Date: 2011-01-14 09:47 pm (UTC)
From: [identity profile] shunra.livejournal.com
"Astrology is something they can understand" - you give the masses too much credit.

Since astrology cannot be mistunderstood, what with having no validity whatsoever, its main advantage is that no one can understand it any better than anyone else.
It's a great leveler, like guns and death.

(And I don't care how geometry is taught as long as it's actually taught - axioms, theorems, proofs, logic.)

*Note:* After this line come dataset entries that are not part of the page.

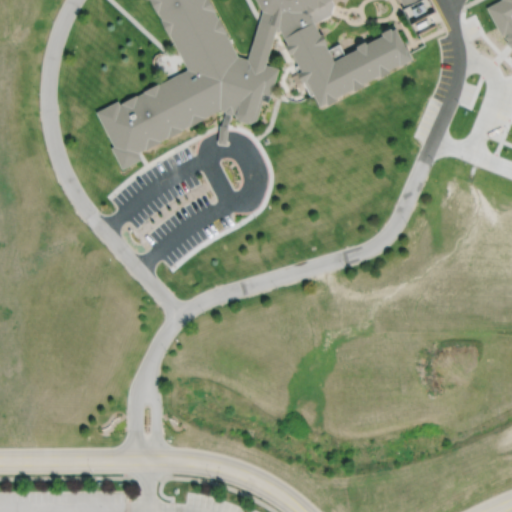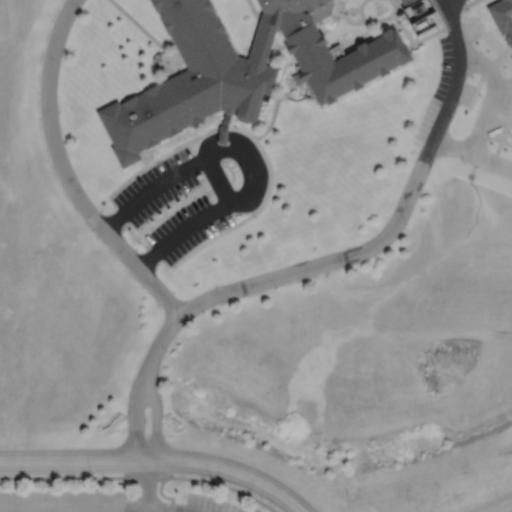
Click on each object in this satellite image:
building: (405, 1)
building: (405, 2)
building: (502, 17)
building: (331, 50)
building: (194, 81)
road: (488, 114)
building: (222, 134)
road: (248, 157)
road: (217, 181)
road: (83, 205)
road: (394, 223)
road: (135, 418)
road: (155, 418)
road: (157, 460)
road: (140, 478)
road: (147, 485)
street lamp: (49, 489)
road: (127, 495)
road: (164, 495)
road: (501, 507)
road: (73, 511)
road: (163, 511)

Date: 2011-01-15 03:06 am (UTC)
From: [identity profile] srmalloy.livejournal.com
Don't forget the discovery that survivors of H1N1 influenza have developed a broad-spectrum immune response against all of the last decade's H1N1 strains, the 1918 pandemic influenza, and the H5N1 avian influenza -- a discovery which may make it possible to develop a universal influenza vaccine.

Date: 2011-01-16 04:17 am (UTC)
From: [identity profile] moiety-tx.livejournal.com
Nice! My sister managed to catch H1N1 while vacationing in China -- and be placed under isolation in a hospital room full of mosquitoes, and only one person who spoke English. She'll be happy to hear there was an upside.